> Exercise directions
Without including any pictures, write out all the records word for word.

> Provided records
* * *

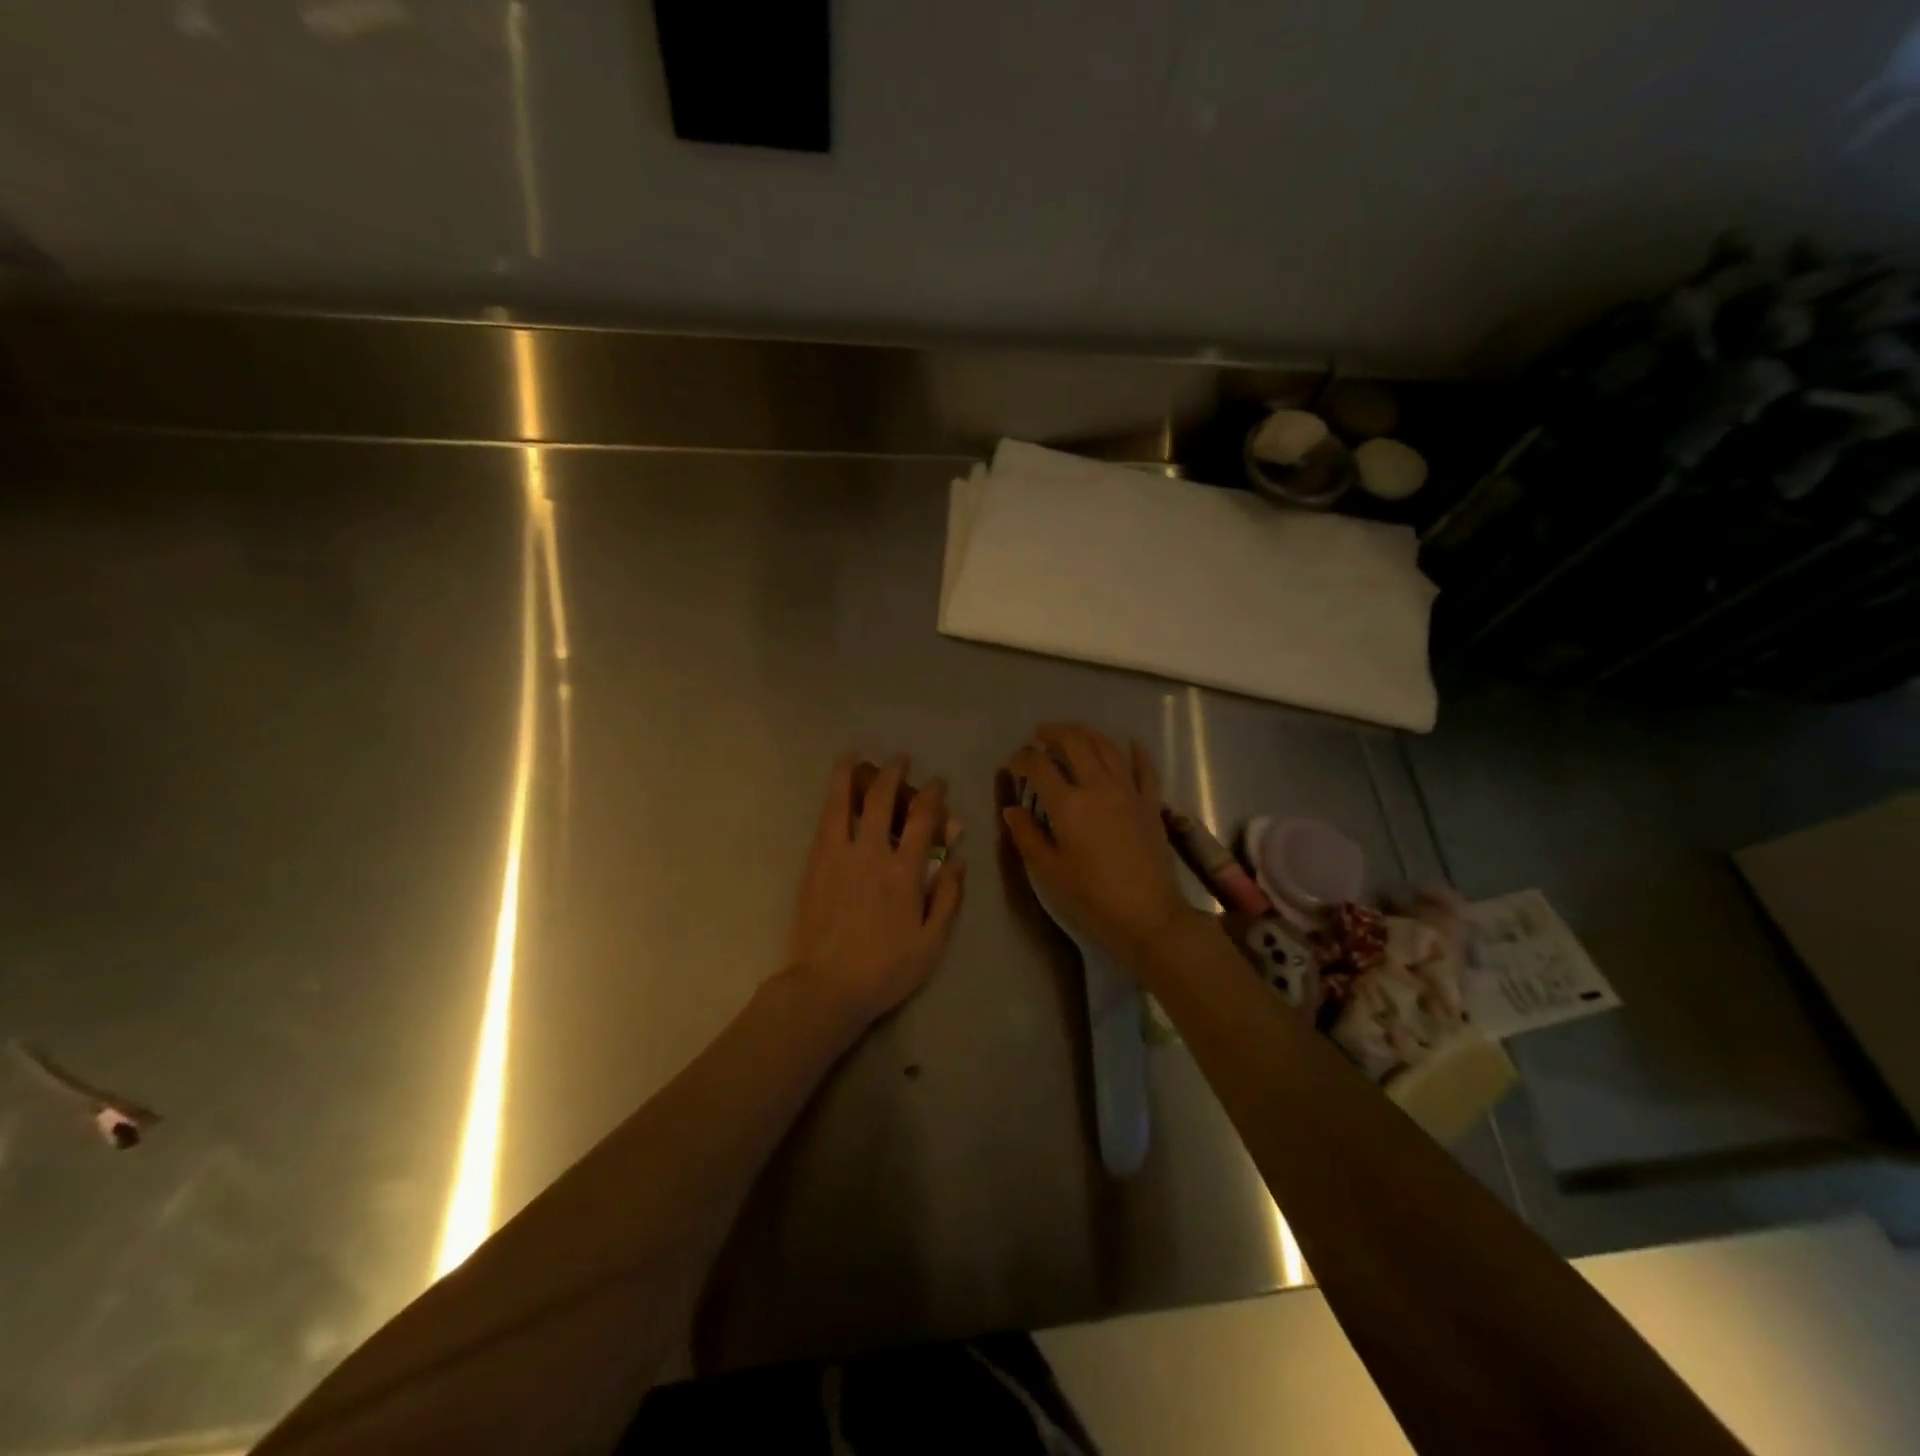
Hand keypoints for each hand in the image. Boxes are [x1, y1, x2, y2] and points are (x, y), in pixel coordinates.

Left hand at [785, 752, 965, 1027]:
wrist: (827, 987)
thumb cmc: (885, 970)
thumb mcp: (932, 943)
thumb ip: (948, 898)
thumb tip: (960, 860)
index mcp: (905, 873)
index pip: (923, 819)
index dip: (933, 795)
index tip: (938, 784)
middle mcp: (872, 854)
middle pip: (883, 800)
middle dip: (894, 773)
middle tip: (900, 760)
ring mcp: (838, 856)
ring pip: (844, 802)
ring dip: (851, 774)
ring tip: (853, 753)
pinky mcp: (814, 864)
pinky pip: (824, 821)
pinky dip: (831, 798)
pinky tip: (834, 788)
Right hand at [1003, 723, 1203, 965]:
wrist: (1149, 915)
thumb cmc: (1092, 897)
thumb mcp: (1049, 871)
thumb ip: (1027, 835)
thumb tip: (1011, 809)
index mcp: (1068, 805)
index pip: (1039, 766)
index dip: (1022, 758)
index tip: (1013, 764)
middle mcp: (1098, 787)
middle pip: (1075, 743)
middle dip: (1054, 733)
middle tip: (1040, 735)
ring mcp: (1129, 791)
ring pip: (1107, 747)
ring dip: (1087, 733)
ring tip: (1073, 732)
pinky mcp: (1151, 802)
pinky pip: (1145, 767)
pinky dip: (1136, 751)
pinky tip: (1129, 744)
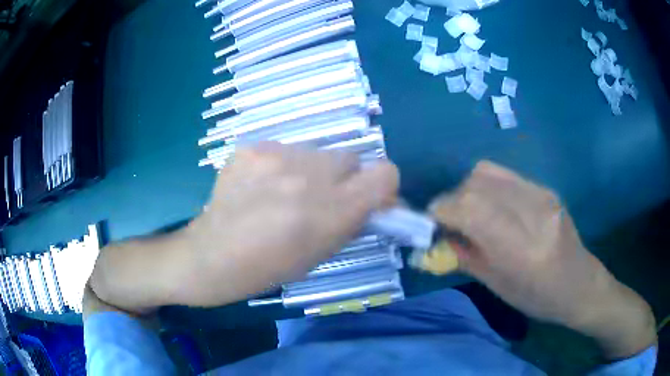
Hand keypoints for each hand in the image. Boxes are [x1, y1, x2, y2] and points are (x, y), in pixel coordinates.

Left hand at [180, 143, 398, 305]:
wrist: (211, 255)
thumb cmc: (268, 268)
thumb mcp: (320, 254)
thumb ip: (351, 221)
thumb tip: (375, 201)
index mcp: (330, 211)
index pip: (385, 174)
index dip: (383, 185)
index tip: (370, 197)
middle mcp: (309, 176)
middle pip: (350, 157)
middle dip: (344, 178)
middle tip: (321, 198)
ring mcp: (276, 156)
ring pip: (316, 152)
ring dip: (311, 170)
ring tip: (284, 192)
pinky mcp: (252, 147)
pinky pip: (284, 150)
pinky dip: (281, 166)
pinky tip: (260, 186)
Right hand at [429, 161, 655, 357]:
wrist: (579, 284)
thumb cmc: (538, 298)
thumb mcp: (498, 286)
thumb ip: (465, 256)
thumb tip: (436, 237)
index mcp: (521, 249)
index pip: (470, 209)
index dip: (442, 210)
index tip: (429, 222)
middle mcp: (532, 212)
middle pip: (476, 184)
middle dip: (452, 199)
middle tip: (449, 221)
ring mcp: (541, 194)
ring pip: (487, 172)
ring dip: (468, 190)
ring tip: (469, 212)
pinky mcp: (545, 188)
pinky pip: (504, 175)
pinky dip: (486, 186)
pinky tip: (492, 206)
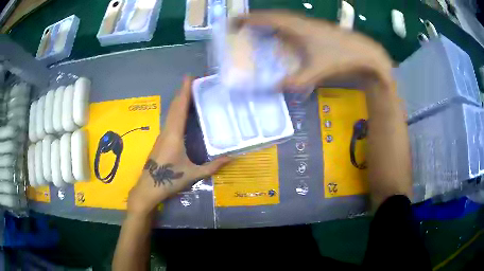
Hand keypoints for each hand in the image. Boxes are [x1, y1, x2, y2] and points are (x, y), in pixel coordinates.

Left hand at [127, 77, 230, 215]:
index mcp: (174, 135)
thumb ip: (212, 166)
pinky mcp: (161, 140)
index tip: (189, 77)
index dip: (184, 92)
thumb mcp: (193, 174)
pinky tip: (182, 112)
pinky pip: (170, 120)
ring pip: (171, 113)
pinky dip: (176, 111)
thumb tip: (231, 158)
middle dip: (183, 92)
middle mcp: (167, 130)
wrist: (148, 188)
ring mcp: (162, 135)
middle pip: (174, 107)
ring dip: (179, 100)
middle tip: (193, 80)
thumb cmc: (169, 180)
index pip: (180, 108)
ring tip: (190, 92)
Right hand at [239, 11, 392, 89]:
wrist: (365, 53)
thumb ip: (297, 81)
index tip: (233, 21)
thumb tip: (275, 89)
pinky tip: (281, 34)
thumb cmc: (342, 58)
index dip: (249, 19)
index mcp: (298, 28)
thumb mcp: (318, 71)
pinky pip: (292, 23)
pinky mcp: (316, 29)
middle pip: (273, 16)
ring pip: (283, 18)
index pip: (268, 19)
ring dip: (268, 21)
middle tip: (241, 25)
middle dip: (255, 19)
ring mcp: (310, 24)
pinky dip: (280, 26)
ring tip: (256, 28)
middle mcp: (301, 22)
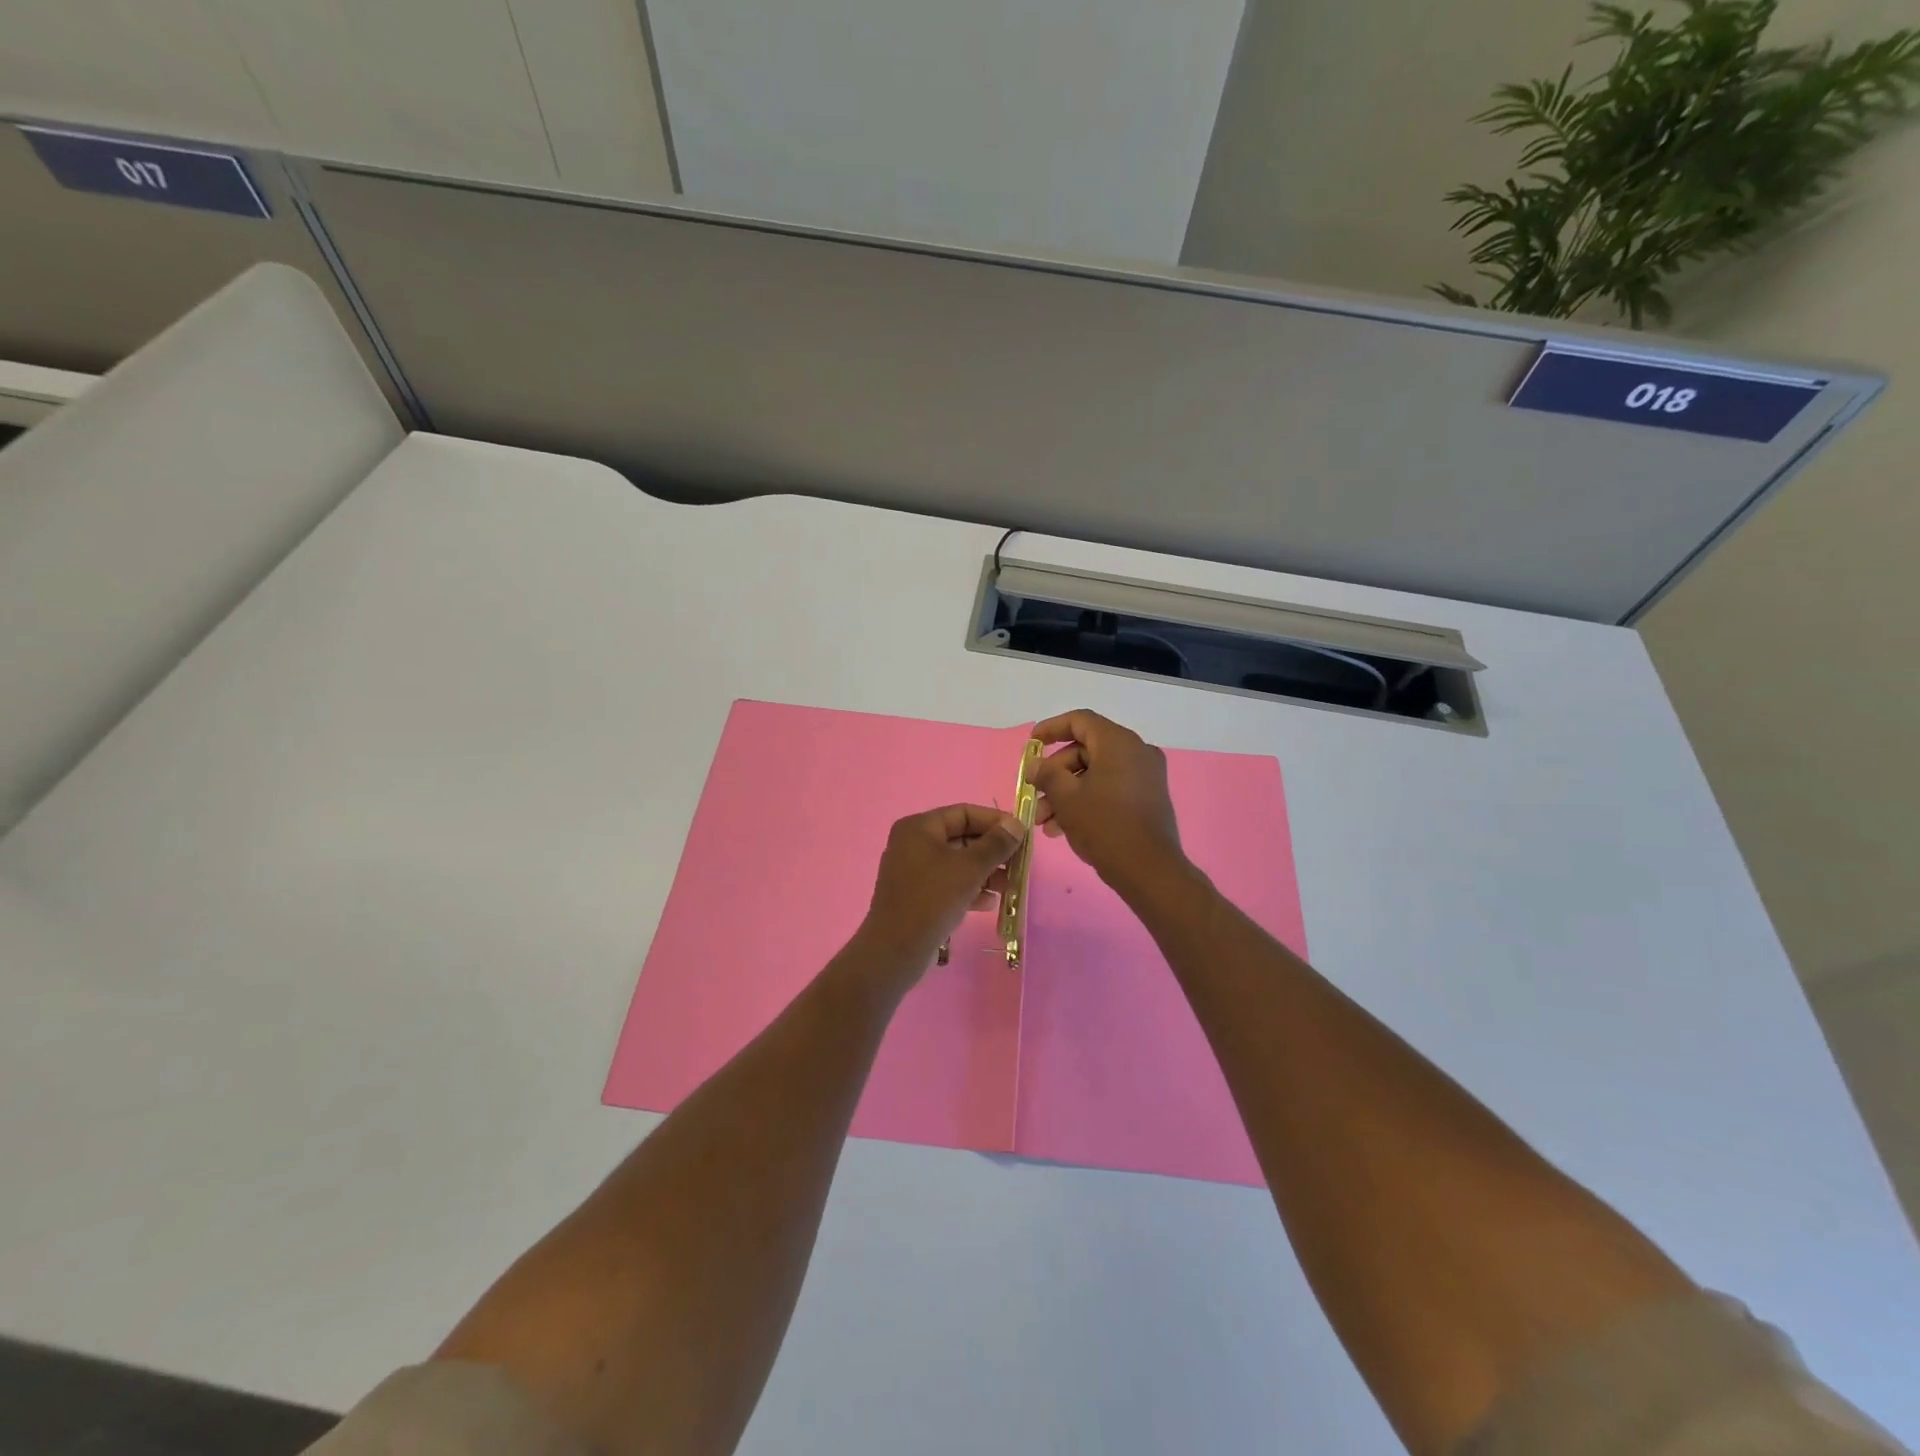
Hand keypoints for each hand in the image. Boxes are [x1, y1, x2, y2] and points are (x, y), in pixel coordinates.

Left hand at [856, 804, 1026, 974]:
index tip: (1022, 834)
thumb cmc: (932, 900)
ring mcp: (913, 871)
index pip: (963, 813)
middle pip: (961, 837)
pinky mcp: (916, 895)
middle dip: (992, 850)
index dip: (995, 821)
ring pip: (957, 863)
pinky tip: (990, 903)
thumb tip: (1016, 823)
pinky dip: (969, 888)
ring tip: (1010, 886)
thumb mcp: (969, 869)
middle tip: (1019, 863)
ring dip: (985, 872)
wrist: (895, 950)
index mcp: (919, 827)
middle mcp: (913, 843)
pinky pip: (948, 883)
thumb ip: (996, 844)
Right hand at [1031, 710, 1188, 898]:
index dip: (1051, 729)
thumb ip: (1047, 774)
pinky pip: (1110, 788)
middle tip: (1036, 796)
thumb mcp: (1067, 798)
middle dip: (1055, 774)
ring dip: (1067, 792)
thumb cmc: (1105, 826)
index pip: (1080, 721)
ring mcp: (1145, 776)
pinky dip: (1086, 800)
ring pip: (1096, 773)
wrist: (1150, 870)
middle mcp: (1136, 751)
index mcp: (1118, 742)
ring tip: (1045, 822)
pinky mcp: (1147, 798)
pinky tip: (1063, 828)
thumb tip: (1036, 766)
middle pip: (1086, 750)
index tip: (1031, 745)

* * *

> Answer section
Hand keypoints for each hand in the image. Boxes are [x1, y1, x2, y2] and points are (x, y), in pixel coordinates.

Left hand at [785, 752, 965, 1027]:
wrist: (827, 987)
thumb cmc: (885, 970)
thumb mcp: (932, 943)
thumb ip: (948, 898)
thumb tip: (960, 860)
index mcp: (905, 873)
index pip: (923, 819)
index dip: (933, 795)
index tip: (938, 784)
middle mcp: (872, 854)
middle pip: (883, 800)
middle dip: (894, 773)
middle tip: (900, 760)
ring mcp: (838, 856)
ring pip: (844, 802)
ring dip: (851, 774)
ring tip: (853, 753)
pinky mcp: (814, 864)
pinky pip: (824, 821)
pinky dip: (831, 798)
pinky tip: (834, 788)
Right hand at [1003, 723, 1203, 965]:
wrist: (1149, 915)
thumb cmc: (1092, 897)
thumb mcp: (1049, 871)
thumb ip: (1027, 835)
thumb tip: (1011, 809)
index mcp: (1068, 805)
index pip: (1039, 766)
index dip: (1022, 758)
index tip: (1013, 764)
middle mcp: (1098, 787)
middle pip: (1075, 743)
middle dip: (1054, 733)
middle tip: (1040, 735)
ring mcp: (1129, 791)
ring pip: (1107, 747)
ring dip: (1087, 733)
ring tip: (1073, 732)
pinky mcp: (1151, 802)
pinky pip: (1145, 767)
pinky dip: (1136, 751)
pinky tip: (1129, 744)
Hand keypoints for each hand in the image. Boxes are [x1, y1, x2, y2] and points are (x, y), in pixel coordinates.

Left hand at [180, 143, 398, 305]:
wrist: (211, 255)
thumb cmc: (268, 268)
thumb mcp: (320, 254)
thumb ip: (351, 221)
thumb tip: (375, 201)
index mcp: (330, 211)
index pip: (385, 174)
index dip: (383, 185)
index tip: (370, 197)
middle mcp: (309, 176)
middle pip: (350, 157)
middle dip: (344, 178)
middle tip: (321, 198)
ring mcp: (276, 156)
ring pip: (316, 152)
ring dip: (311, 170)
ring tip: (284, 192)
pinky mcp: (252, 147)
pinky pip: (284, 150)
pinky dip: (281, 166)
pinky tip: (260, 186)
Right hand at [429, 161, 655, 357]:
wrist: (579, 284)
thumb cmc: (538, 298)
thumb mcp: (498, 286)
thumb ip: (465, 256)
thumb tip: (436, 237)
index mcp: (521, 249)
index pip: (470, 209)
index dip: (442, 210)
index tip: (429, 222)
middle mcp: (532, 212)
middle pip: (476, 184)
middle dip: (452, 199)
middle tip: (449, 221)
ring mcp: (541, 194)
ring pip: (487, 172)
ring dip: (468, 190)
ring tip: (469, 212)
pinky mcp: (545, 188)
pinky pip: (504, 175)
pinky dip: (486, 186)
pinky tip: (492, 206)
Hand keypoints for each hand in the image. Boxes are [x1, y1, x2, y2] and points are (x, y), in pixel coordinates.

Left hand at [127, 77, 230, 215]:
index mcp: (174, 135)
thumb ip: (212, 166)
pinky mcp: (161, 140)
index tip: (189, 77)
index dip: (184, 92)
thumb mcp: (193, 174)
pinky tip: (182, 112)
pinky pip: (170, 120)
ring pip: (171, 113)
pinky dip: (176, 111)
thumb tip: (231, 158)
middle dip: (183, 92)
middle mcp: (167, 130)
wrist: (148, 188)
ring mcp: (162, 135)
middle pip: (174, 107)
ring dip: (179, 100)
middle tip: (193, 80)
thumb cmc: (169, 180)
index pip: (180, 108)
ring tip: (190, 92)
Right hand at [239, 11, 392, 89]:
wrist: (365, 53)
thumb ip: (297, 81)
index tip: (233, 21)
thumb tip: (275, 89)
pinky tip: (281, 34)
thumb cmc: (342, 58)
index dip: (249, 19)
index mcp: (298, 28)
thumb mcp: (318, 71)
pinky pip: (292, 23)
pinky mcp: (316, 29)
middle pip: (273, 16)
ring pip: (283, 18)
index pip: (268, 19)
ring dip: (268, 21)
middle tip: (241, 25)
middle dip: (255, 19)
ring mcp: (310, 24)
pinky dip: (280, 26)
ring tip: (256, 28)
middle mcp: (301, 22)
Hand keypoints for each hand in the image. Boxes are [x1, y1, x2, y2] and points are (x, y), in pixel coordinates.

Left hand at [856, 804, 1026, 974]:
index tip: (1022, 834)
thumb cmc: (932, 900)
ring mcp: (913, 871)
index pip: (963, 813)
middle pip: (961, 837)
pinky mcp: (916, 895)
middle dip: (992, 850)
index dip: (995, 821)
ring pip: (957, 863)
pinky tip: (990, 903)
thumb tip: (1016, 823)
pinky dip: (969, 888)
ring tip: (1010, 886)
thumb mcp: (969, 869)
middle tip: (1019, 863)
ring dip: (985, 872)
wrist: (895, 950)
index mcp: (919, 827)
middle mcp: (913, 843)
pinky pip: (948, 883)
thumb ip: (996, 844)
Right hand at [1031, 710, 1188, 898]:
index dip: (1051, 729)
thumb ip: (1047, 774)
pinky pip: (1110, 788)
middle tip: (1036, 796)
thumb mcp: (1067, 798)
middle dip: (1055, 774)
ring dip: (1067, 792)
thumb cmc: (1105, 826)
index pip: (1080, 721)
ring mcp: (1145, 776)
pinky dip: (1086, 800)
ring pip: (1096, 773)
wrist: (1150, 870)
middle mcp: (1136, 751)
index mcp: (1118, 742)
ring tip: (1045, 822)
pinky mcp: (1147, 798)
pinky tip: (1063, 828)
thumb tip: (1036, 766)
middle pip: (1086, 750)
index tip: (1031, 745)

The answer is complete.